A streak of understanding shot across Ben’s dimpled cheek. ‘Once the youngest, always the youngest.’

‘Exactly.’ A moment of simpatico passed between them, warming her. ‘You never get to have an opinion and you’re always told what to do.’

‘But you can get away with a lot.’ Mischief danced in his eyes. ‘I reckon Mum and Dad had run out of parenting energy by the time I arrived.’

‘You don’t sound very scarred by that.’

He shrugged. ‘Flying under the radar has its benefits.’

Georgie thought about her own parents. She’d certainly been the surprise baby. Had they been tired of the job by the time she’d arrived? Come to think of it, that might explain a lot.

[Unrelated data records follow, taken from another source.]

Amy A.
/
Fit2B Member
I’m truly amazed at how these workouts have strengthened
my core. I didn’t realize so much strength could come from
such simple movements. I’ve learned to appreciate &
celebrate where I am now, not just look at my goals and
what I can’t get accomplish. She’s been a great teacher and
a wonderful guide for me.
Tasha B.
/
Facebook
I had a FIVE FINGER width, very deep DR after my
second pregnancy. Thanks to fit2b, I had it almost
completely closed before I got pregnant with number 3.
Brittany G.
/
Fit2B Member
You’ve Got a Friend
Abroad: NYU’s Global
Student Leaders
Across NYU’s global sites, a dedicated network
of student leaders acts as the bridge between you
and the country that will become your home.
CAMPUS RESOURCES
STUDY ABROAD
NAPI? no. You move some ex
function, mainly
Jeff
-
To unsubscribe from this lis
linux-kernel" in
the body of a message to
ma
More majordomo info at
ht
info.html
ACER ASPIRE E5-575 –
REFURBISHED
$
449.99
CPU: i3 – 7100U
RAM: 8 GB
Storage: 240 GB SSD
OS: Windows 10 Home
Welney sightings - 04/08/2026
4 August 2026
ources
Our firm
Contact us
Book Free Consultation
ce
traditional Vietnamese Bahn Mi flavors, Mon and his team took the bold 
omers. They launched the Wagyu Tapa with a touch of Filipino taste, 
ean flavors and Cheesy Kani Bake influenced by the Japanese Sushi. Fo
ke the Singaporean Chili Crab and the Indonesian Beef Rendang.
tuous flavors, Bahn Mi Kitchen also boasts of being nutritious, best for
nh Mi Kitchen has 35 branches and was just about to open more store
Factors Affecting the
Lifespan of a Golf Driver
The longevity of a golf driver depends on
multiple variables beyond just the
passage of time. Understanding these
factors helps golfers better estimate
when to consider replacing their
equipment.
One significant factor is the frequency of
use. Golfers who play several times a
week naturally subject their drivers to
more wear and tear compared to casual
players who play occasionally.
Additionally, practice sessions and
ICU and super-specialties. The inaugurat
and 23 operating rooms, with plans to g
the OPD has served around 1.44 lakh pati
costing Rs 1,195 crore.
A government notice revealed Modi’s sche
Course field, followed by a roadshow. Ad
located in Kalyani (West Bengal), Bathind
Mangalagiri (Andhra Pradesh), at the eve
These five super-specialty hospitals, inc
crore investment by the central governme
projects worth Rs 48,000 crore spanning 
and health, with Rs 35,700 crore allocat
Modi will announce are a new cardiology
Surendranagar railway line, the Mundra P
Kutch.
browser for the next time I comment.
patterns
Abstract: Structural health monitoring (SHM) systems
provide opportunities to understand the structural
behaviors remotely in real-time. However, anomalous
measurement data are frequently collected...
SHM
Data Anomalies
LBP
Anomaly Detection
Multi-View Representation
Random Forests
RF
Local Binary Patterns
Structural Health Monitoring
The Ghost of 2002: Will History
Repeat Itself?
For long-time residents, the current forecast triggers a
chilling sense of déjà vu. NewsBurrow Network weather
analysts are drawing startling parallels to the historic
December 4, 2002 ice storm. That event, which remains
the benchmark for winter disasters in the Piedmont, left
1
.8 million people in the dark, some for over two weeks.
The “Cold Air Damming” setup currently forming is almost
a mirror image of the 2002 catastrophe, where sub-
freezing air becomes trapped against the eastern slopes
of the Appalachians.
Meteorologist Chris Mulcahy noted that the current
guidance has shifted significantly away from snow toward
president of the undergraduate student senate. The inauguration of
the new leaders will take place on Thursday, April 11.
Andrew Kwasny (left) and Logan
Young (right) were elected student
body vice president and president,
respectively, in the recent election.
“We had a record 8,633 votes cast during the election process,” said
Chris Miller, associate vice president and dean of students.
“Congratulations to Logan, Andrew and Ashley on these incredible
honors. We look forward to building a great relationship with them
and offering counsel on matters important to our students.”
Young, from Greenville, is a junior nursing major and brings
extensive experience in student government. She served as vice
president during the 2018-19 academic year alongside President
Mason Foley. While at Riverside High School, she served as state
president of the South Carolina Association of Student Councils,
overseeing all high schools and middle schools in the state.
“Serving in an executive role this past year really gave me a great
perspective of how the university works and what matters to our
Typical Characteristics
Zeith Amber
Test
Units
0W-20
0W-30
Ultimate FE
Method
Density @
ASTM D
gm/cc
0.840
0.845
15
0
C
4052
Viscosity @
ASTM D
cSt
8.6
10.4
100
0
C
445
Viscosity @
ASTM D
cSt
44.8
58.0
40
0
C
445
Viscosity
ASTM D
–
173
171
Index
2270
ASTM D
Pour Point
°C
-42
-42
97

The pre-bell music suddenly blared out of the speakers, signalling that recess was almost over, and Lucy made a quick thank-you speech, her hand unconsciously rubbing her pregnant belly. Everyone cheered. Georgie clapped politely. The bell finally rang, sending relief washing through her like a balm; she’d survived and she was now home free. Walking purposefully to the door, she escaped into the corridor and took her first deep breath in fifteen minutes.

Ben caught her up. ‘You going to drinks tonight at the pub after work?’

She rarely went to Friday-night drinks and she opened her mouth to say no, but instead she got a flash of her tiny rented house. If she didn’t count the mould in the shower, the only living things waiting for her there were her potted anthurium and her cat. ‘Maybe.’

Ben smiled. ‘Maybe I’ll see you there.’

He pushed open the outside door and she stood watching him run sure-footedly down the bank of concrete steps, the sun-kissed tips of his curly hair glinting in the sunshine.